Short-answer chart tasks:
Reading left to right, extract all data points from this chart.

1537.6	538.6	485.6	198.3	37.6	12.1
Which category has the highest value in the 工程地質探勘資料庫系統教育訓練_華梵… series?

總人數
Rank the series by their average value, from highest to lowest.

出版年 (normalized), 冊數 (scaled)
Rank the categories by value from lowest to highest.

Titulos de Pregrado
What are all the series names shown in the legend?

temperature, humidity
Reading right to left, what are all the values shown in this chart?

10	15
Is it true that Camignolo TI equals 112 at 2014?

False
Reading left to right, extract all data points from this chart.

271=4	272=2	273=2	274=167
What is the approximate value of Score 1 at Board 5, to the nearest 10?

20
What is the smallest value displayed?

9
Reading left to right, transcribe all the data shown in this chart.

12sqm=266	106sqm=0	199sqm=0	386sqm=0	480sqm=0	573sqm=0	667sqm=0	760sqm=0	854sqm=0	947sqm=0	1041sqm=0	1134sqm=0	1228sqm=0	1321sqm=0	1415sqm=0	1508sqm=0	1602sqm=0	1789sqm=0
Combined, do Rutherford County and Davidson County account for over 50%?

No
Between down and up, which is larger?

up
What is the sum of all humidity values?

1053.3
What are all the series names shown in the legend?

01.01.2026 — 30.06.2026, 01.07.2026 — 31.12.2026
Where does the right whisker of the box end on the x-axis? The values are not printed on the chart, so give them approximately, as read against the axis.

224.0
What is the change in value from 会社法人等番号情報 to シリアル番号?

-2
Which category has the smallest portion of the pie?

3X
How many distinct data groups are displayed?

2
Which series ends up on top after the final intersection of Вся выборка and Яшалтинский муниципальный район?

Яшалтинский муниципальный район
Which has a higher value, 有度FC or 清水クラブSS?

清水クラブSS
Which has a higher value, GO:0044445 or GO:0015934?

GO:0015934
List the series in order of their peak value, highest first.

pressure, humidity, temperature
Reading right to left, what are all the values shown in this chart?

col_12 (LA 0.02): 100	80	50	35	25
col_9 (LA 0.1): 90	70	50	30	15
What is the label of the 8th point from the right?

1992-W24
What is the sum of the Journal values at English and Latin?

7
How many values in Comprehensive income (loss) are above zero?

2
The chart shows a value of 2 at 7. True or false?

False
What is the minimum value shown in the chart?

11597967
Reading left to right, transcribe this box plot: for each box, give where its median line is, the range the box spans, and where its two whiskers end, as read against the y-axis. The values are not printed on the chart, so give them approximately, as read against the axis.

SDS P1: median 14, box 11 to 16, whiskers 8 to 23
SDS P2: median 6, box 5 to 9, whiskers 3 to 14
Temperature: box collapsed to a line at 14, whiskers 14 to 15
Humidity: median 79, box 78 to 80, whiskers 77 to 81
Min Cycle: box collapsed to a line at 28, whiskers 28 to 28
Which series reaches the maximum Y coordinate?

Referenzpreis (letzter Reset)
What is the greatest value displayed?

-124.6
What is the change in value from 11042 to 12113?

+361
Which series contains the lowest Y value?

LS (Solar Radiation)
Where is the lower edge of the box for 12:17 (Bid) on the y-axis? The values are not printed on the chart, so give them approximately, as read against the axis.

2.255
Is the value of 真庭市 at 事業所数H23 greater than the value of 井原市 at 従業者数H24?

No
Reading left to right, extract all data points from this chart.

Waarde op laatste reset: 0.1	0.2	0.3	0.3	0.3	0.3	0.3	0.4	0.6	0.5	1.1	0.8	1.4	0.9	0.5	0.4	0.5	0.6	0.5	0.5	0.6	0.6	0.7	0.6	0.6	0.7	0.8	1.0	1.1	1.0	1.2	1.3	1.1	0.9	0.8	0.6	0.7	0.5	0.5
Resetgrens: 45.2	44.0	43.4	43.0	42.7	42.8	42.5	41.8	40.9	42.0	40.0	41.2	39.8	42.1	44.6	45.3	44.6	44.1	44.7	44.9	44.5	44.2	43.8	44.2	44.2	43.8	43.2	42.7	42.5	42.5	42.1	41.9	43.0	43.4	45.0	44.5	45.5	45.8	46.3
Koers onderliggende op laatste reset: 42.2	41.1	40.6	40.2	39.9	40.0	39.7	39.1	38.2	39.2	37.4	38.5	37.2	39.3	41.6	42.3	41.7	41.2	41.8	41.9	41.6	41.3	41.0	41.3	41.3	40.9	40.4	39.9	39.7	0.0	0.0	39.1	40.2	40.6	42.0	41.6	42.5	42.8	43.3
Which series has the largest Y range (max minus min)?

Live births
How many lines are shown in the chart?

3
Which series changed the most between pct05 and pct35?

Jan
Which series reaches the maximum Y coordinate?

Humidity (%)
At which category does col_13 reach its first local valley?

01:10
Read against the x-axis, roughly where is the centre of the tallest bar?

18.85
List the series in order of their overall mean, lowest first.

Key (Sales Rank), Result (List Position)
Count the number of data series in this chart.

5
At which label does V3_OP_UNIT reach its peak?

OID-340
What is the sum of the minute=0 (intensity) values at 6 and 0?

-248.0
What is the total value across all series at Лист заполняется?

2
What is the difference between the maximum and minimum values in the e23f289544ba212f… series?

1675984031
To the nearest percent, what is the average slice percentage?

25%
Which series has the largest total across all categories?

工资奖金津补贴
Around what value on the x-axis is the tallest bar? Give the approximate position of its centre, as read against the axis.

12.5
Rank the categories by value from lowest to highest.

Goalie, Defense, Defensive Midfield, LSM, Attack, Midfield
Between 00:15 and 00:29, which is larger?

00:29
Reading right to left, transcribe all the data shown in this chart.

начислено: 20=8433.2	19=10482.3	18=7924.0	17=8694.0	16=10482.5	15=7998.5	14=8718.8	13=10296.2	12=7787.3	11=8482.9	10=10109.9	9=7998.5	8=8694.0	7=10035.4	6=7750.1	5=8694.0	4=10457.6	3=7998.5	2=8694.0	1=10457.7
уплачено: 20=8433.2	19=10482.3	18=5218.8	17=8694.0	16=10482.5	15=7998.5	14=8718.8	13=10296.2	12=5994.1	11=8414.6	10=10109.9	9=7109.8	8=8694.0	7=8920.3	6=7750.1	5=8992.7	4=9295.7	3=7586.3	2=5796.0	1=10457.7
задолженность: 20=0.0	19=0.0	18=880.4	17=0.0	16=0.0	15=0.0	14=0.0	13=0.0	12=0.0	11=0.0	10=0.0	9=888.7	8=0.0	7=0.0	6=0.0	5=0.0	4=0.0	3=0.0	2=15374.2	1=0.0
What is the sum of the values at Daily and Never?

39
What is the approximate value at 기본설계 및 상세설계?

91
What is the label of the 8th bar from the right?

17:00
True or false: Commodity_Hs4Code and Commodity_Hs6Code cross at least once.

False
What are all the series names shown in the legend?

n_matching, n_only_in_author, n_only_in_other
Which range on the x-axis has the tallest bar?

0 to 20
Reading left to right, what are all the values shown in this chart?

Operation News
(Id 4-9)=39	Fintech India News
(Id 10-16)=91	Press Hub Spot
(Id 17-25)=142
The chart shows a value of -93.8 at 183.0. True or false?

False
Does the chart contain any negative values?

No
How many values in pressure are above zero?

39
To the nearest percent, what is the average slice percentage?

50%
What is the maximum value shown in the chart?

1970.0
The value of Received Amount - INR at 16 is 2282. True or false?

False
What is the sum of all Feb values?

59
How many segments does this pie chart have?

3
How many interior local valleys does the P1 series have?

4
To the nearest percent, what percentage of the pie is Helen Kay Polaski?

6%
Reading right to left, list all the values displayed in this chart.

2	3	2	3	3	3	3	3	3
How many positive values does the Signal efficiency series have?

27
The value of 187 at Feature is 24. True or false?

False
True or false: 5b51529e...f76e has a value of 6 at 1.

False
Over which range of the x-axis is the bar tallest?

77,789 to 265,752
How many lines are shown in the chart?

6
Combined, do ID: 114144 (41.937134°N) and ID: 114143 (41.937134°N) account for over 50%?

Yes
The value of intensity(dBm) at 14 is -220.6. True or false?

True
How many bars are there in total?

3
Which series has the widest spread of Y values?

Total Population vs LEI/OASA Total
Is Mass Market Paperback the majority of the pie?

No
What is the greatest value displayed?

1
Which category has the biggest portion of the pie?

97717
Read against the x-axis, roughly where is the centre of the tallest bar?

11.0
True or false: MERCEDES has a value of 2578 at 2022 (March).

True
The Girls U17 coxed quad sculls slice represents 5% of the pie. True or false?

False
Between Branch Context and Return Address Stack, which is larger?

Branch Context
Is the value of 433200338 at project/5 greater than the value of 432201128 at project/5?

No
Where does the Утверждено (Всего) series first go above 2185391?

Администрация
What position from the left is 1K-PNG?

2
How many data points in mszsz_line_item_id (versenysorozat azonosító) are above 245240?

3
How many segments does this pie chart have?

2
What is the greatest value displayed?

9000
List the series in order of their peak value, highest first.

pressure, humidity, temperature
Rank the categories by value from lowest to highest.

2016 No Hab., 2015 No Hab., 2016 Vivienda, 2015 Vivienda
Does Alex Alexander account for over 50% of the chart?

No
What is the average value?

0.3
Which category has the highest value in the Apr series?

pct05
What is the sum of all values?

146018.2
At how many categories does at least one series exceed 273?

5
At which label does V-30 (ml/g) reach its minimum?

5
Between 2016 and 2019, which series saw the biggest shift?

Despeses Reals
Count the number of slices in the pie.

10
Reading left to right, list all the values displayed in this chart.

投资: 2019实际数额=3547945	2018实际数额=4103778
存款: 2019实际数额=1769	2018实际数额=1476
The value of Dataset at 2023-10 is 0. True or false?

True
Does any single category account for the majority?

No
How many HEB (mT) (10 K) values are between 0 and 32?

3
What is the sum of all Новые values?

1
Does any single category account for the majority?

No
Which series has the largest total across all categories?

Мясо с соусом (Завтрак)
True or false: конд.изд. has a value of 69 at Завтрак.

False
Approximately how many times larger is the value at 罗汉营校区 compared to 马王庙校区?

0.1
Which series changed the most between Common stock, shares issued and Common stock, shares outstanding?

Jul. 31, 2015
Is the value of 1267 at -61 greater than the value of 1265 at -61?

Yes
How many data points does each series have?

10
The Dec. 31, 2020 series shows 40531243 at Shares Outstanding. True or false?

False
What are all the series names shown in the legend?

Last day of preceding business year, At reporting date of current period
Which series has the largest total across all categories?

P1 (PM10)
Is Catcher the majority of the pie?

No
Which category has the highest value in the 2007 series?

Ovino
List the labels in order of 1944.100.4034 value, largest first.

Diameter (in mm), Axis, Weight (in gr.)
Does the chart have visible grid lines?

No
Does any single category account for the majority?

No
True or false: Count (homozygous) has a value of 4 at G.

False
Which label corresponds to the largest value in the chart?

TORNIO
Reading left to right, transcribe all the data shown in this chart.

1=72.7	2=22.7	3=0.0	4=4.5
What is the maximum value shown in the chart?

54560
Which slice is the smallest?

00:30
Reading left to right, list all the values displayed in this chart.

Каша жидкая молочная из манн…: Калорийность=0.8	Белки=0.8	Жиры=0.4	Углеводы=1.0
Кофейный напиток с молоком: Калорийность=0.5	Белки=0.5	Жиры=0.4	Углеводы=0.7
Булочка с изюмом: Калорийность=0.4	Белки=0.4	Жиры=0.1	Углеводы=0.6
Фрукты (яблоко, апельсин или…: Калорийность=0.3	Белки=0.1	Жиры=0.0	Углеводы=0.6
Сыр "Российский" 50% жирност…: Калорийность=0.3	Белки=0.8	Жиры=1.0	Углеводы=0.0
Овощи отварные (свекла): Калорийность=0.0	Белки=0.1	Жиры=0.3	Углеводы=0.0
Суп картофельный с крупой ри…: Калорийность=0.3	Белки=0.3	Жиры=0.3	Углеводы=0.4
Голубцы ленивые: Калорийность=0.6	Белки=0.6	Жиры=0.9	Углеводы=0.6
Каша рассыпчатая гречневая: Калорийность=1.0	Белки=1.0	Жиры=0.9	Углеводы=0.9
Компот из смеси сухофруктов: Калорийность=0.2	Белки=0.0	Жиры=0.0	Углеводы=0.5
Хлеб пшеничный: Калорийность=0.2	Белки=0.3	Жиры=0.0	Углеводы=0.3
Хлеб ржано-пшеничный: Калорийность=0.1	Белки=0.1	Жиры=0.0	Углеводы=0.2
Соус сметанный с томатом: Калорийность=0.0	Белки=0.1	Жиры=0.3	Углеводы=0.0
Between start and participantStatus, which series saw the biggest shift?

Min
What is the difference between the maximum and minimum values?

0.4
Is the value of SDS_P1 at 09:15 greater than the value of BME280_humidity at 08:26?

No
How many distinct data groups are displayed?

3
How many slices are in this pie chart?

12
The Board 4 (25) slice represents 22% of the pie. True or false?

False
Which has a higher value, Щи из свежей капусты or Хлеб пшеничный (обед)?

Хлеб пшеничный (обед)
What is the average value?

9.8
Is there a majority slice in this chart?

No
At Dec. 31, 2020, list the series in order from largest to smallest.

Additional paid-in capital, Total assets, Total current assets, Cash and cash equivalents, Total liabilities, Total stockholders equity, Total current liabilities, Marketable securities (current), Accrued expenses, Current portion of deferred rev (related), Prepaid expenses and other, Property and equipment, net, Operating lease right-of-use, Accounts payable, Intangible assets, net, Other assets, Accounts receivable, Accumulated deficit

• [What you will do]: Put every line from the start of the rows through the line containing "What is the sum of the Journal", inclusive, into a JSON list of strings, one string per line. Leave out blank lines.

• [Task output]:
[
  "Reading left to right, extract all data points from this chart.",
  "1537.6\t538.6\t485.6\t198.3\t37.6\t12.1",
  "Which category has the highest value in the 工程地質探勘資料庫系統教育訓練_華梵… series?",
  "總人數",
  "Rank the series by their average value, from highest to lowest.",
  "出版年 (normalized), 冊數 (scaled)",
  "Rank the categories by value from lowest to highest.",
  "Titulos de Pregrado",
  "What are all the series names shown in the legend?",
  "temperature, humidity",
  "Reading right to left, what are all the values shown in this chart?",
  "10\t15",
  "Is it true that Camignolo TI equals 112 at 2014?",
  "False",
  "Reading left to right, extract all data points from this chart.",
  "271=4\t272=2\t273=2\t274=167",
  "What is the approximate value of Score 1 at Board 5, to the nearest 10?",
  "20",
  "What is the smallest value displayed?",
  "9",
  "Reading left to right, transcribe all the data shown in this chart.",
  "12sqm=266\t106sqm=0\t199sqm=0\t386sqm=0\t480sqm=0\t573sqm=0\t667sqm=0\t760sqm=0\t854sqm=0\t947sqm=0\t1041sqm=0\t1134sqm=0\t1228sqm=0\t1321sqm=0\t1415sqm=0\t1508sqm=0\t1602sqm=0\t1789sqm=0",
  "Combined, do Rutherford County and Davidson County account for over 50%?",
  "No",
  "Between down and up, which is larger?",
  "up",
  "What is the sum of all humidity values?",
  "1053.3",
  "What are all the series names shown in the legend?",
  "01.01.2026 — 30.06.2026, 01.07.2026 — 31.12.2026",
  "Where does the right whisker of the box end on the x-axis? The values are not printed on the chart, so give them approximately, as read against the axis.",
  "224.0",
  "What is the change in value from 会社法人等番号情報 to シリアル番号?",
  "-2",
  "Which category has the smallest portion of the pie?",
  "3X",
  "How many distinct data groups are displayed?",
  "2",
  "Which series ends up on top after the final intersection of Вся выборка and Яшалтинский муниципальный район?",
  "Яшалтинский муниципальный район",
  "Which has a higher value, 有度FC or 清水クラブSS?",
  "清水クラブSS",
  "Which has a higher value, GO:0044445 or GO:0015934?",
  "GO:0015934",
  "List the series in order of their peak value, highest first.",
  "pressure, humidity, temperature",
  "Reading right to left, what are all the values shown in this chart?",
  "col_12 (LA 0.02): 100\t80\t50\t35\t25",
  "col_9 (LA 0.1): 90\t70\t50\t30\t15",
  "What is the label of the 8th point from the right?",
  "1992-W24",
  "What is the sum of the Journal values at English and Latin?"
]